Prostrations and Bows
μετάνοια — metania · meh-TAH-nee-ah
In brief
Orthodox prayer involves the body: bows of the head, bows from the waist, and full prostrations with knees and forehead to the floor. The bow is called a metania — from the Greek word for repentance — because bending the body is meant to bend the heart. Prostrations have their seasons: they fill Great Lent, and they are set aside on Sundays and through the fifty days from Pascha to Pentecost.
Three movements
Orthodox worship uses a small grammar of gestures, from lesser to greater. The simplest is a bow of the head, made constantly through the services — at blessings, at the name of the Trinity. Next is the small bow, or metania: the worshipper makes the sign of the cross and bows from the waist, the right hand reaching toward the floor. Greatest is the full prostration (the "great metania"): down on both knees, palms and forehead touching the floor, then immediately back up to standing.

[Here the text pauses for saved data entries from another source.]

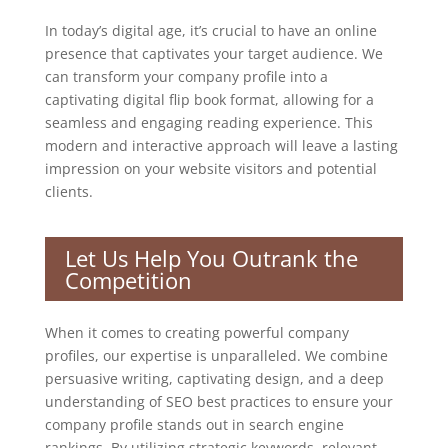
In today’s digital age, it’s crucial to have an online
presence that captivates your target audience. We
can transform your company profile into a
captivating digital flip book format, allowing for a
seamless and engaging reading experience. This
modern and interactive approach will leave a lasting
impression on your website visitors and potential
clients.
Let Us Help You Outrank the
Competition
When it comes to creating powerful company
profiles, our expertise is unparalleled. We combine
persuasive writing, captivating design, and a deep
understanding of SEO best practices to ensure your
company profile stands out in search engine
rankings. By utilizing strategic keywords, relevant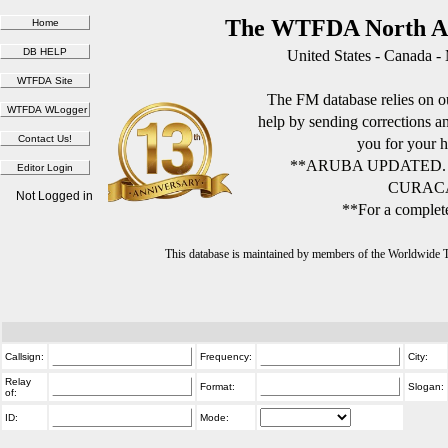
The WTFDA North Am
United States - Canada -
The FM database relies on ou
help by sending corrections 
you for your h
**ARUBA UPDATED.
CURACA
Not Logged in
**For a complete
This database is maintained by members of the Worldwide
Callsign:
Frequency:
City:
Relay
Format:
Slogan:
of:
ID:
Mode: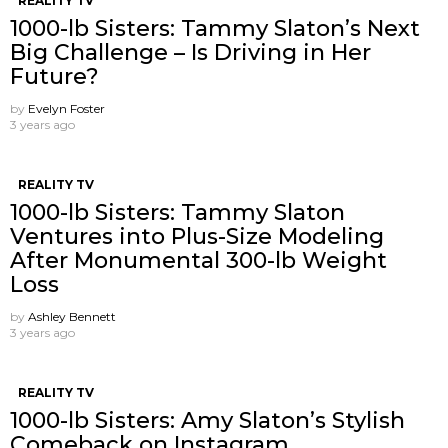
REALITY TV
1000-lb Sisters: Tammy Slaton’s Next
Big Challenge – Is Driving in Her
Future?
by
Evelyn Foster
3 years ago
REALITY TV
1000-lb Sisters: Tammy Slaton
Ventures into Plus-Size Modeling
After Monumental 300-lb Weight
Loss
by
Ashley Bennett
3 years ago
REALITY TV
1000-lb Sisters: Amy Slaton’s Stylish
Comeback on Instagram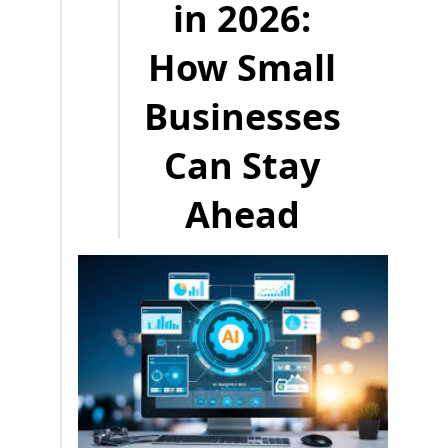
in 2026:
How Small
Businesses
Can Stay
Ahead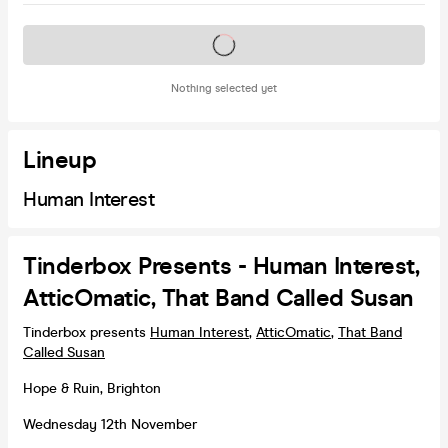
Tickets on sale soon
Nothing selected yet
Lineup
Human Interest
Tinderbox Presents - Human Interest,
AtticOmatic, That Band Called Susan
Tinderbox presents
Human Interest
,
AtticOmatic
,
That Band
Called Susan
Hope & Ruin, Brighton
Wednesday 12th November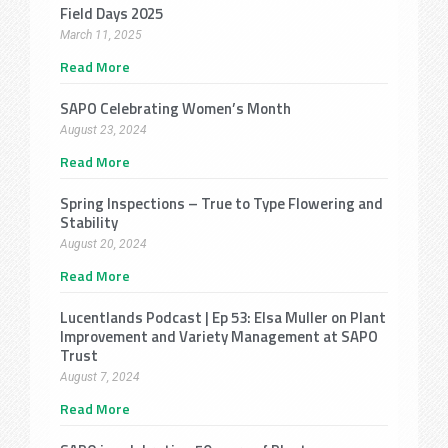
Field Days 2025
March 11, 2025
Read More
SAPO Celebrating Women’s Month
August 23, 2024
Read More
Spring Inspections – True to Type Flowering and
Stability
August 20, 2024
Read More
Lucentlands Podcast | Ep 53: Elsa Muller on Plant
Improvement and Variety Management at SAPO
Trust
August 7, 2024
Read More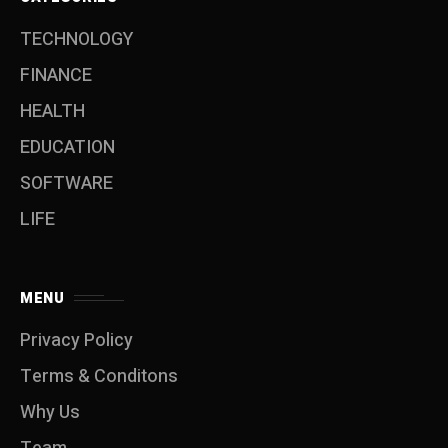
TECHNOLOGY
FINANCE
HEALTH
EDUCATION
SOFTWARE
LIFE
MENU
Privacy Policy
Terms & Conditons
Why Us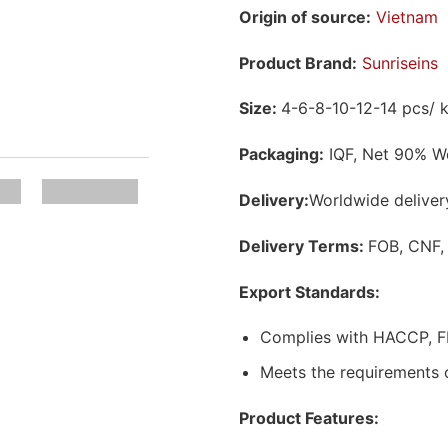
Origin of source:
Vietnam
Product Brand:
Sunriseins
Size:
4-6-8-10-12-14 pcs/ 
Packaging:
IQF, Net 90% We
Delivery:
Worldwide deliver
Delivery Terms:
FOB, CNF,
Export Standards:
Complies with HACCP, F
Meets the requirements 
Product Features: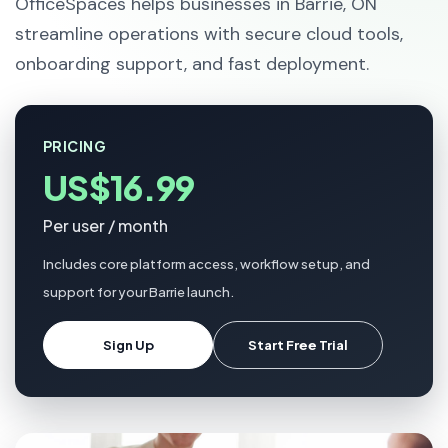
OfficeSpaces helps businesses in Barrie, ON
streamline operations with secure cloud tools,
onboarding support, and fast deployment.
PRICING
US$16.99
Per user / month
Includes core platform access, workflow setup, and
support for your Barrie launch.
Sign Up
Start Free Trial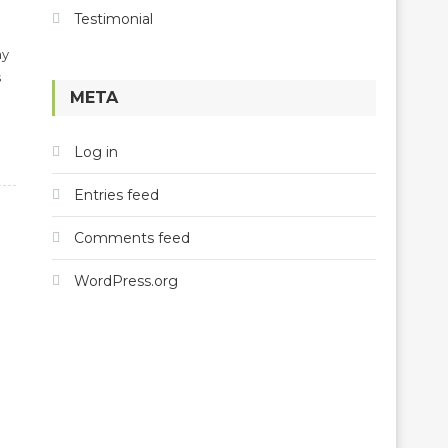
Testimonial
my
s
META
Log in
Entries feed
Comments feed
WordPress.org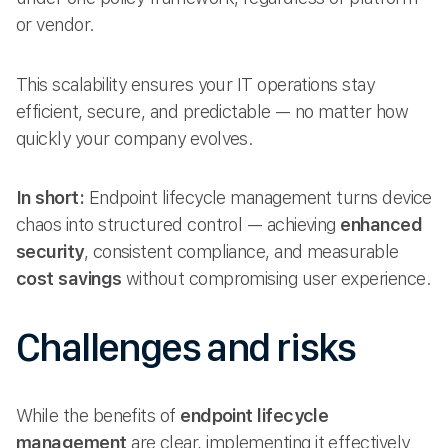
or vendor.
This scalability ensures your IT operations stay
efficient, secure, and predictable — no matter how
quickly your company evolves.
In short:
Endpoint lifecycle management turns device
chaos into structured control — achieving
enhanced
security
, consistent compliance, and measurable
cost savings
without compromising user experience.
Challenges and risks
While the benefits of
endpoint lifecycle
management
are clear, implementing it effectively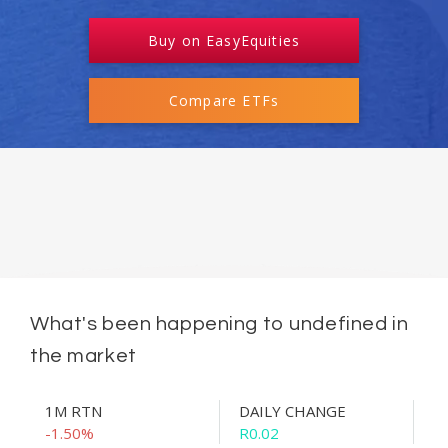
Buy on EasyEquities
Compare ETFs
What's been happening to undefined in
the market
1M RTN
DAILY CHANGE
-1.50%
R0.02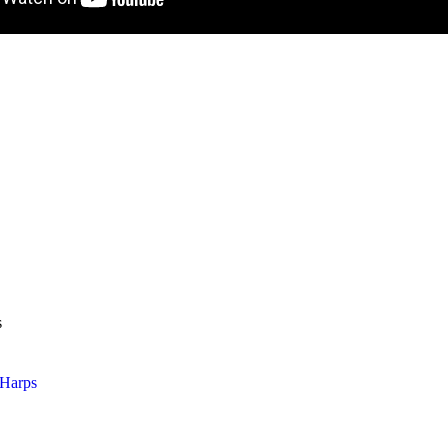
s
Harps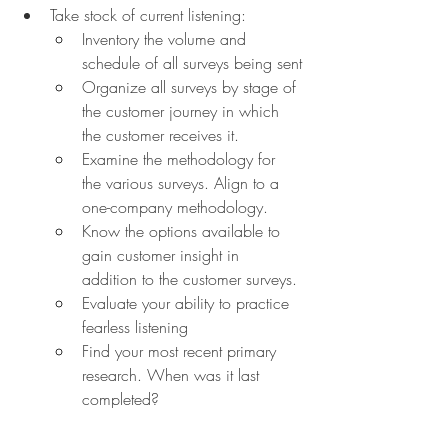
Take stock of current listening:
Inventory the volume and 
schedule of all surveys being sent
Organize all surveys by stage of 
the customer journey in which 
the customer receives it.
Examine the methodology for 
the various surveys. Align to a 
one-company methodology.
Know the options available to 
gain customer insight in 
addition to the customer surveys.
Evaluate your ability to practice 
fearless listening
Find your most recent primary 
research. When was it last 
completed?
Grade how reliably you tell 
customers what you did with the 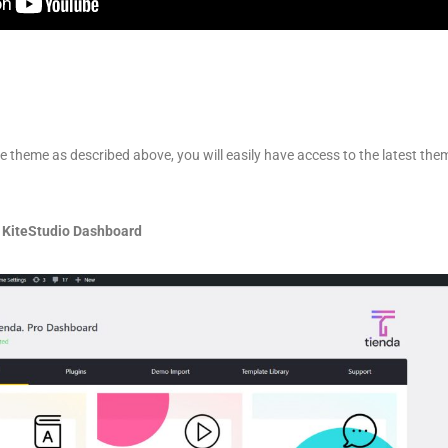
he theme as described above, you will easily have access to the latest th
 KiteStudio Dashboard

That last part matters. You go down only in order to stand back up; a prostration completed is a miniature of the whole Gospel — fallen, and raised. The very name teaches the same lesson: metania comes from metanoia, repentance, the turning-around of the mind. The body is not decoration in Orthodox prayer; bowing it is one of the oldest ways of teaching the heart to bow. In Gethsemane the Lord Himself prayed fallen on His face (Matthew 26:39).
When they are prescribed
The home of the prostration is Great Lent. At the weekday Lenten services the Prayer of St. Ephrem is read with a full prostration after each of its petitions — in the common practice, three prostrations, and in many uses twelve small bows besides. The Great Canon of St. Andrew is sung with bows or prostrations at its refrain, and at the Liturgy of the Presanctified Gifts the faithful make full prostrations as the already-consecrated Gifts are carried past. Lent begins with mutual prostrations at Forgiveness Vespers, each asking the other's forgiveness.
Prostrations also attend the veneration of the Cross — at the Exaltation in September and on the third Sunday of Lent, where most uses appoint prostrations before the Cross even though the day is a Sunday. And beyond the service books, many Orthodox Christians keep a few prostrations in their private evening prayers year-round, a practice best undertaken with a priest's guidance rather than by private ambition.
When they are omitted, and why
Just as deliberately, the tradition sets prostrations aside. On Sundays, on great feasts, and through the fifty days from Pascha to Pentecost, kneeling and prostrations give way to standing — the posture of resurrection. The rule is ancient: the First Ecumenical Council at Nicaea (325) directed that on the Lord's Day and in the days of Pentecost prayer be made to God standing, and long custom extended the same joy-keeping to prostrations. The season of standing ends only at Vespers of Pentecost, when the Church kneels again for the feast's "kneeling prayers."
Practice varies in the details — Greek and Slavic service books do not agree on every bow, parishes differ, and jurisdictions inherit different customs; where the books and the parish differ, follow the parish. The variation is not a scandal, because the gestures are servants, not masters. Those whose knees or health do not allow prostrations lose nothing before God, and the tradition is unanimous on one point: never measure a neighbor's devotion by the depth of the bow.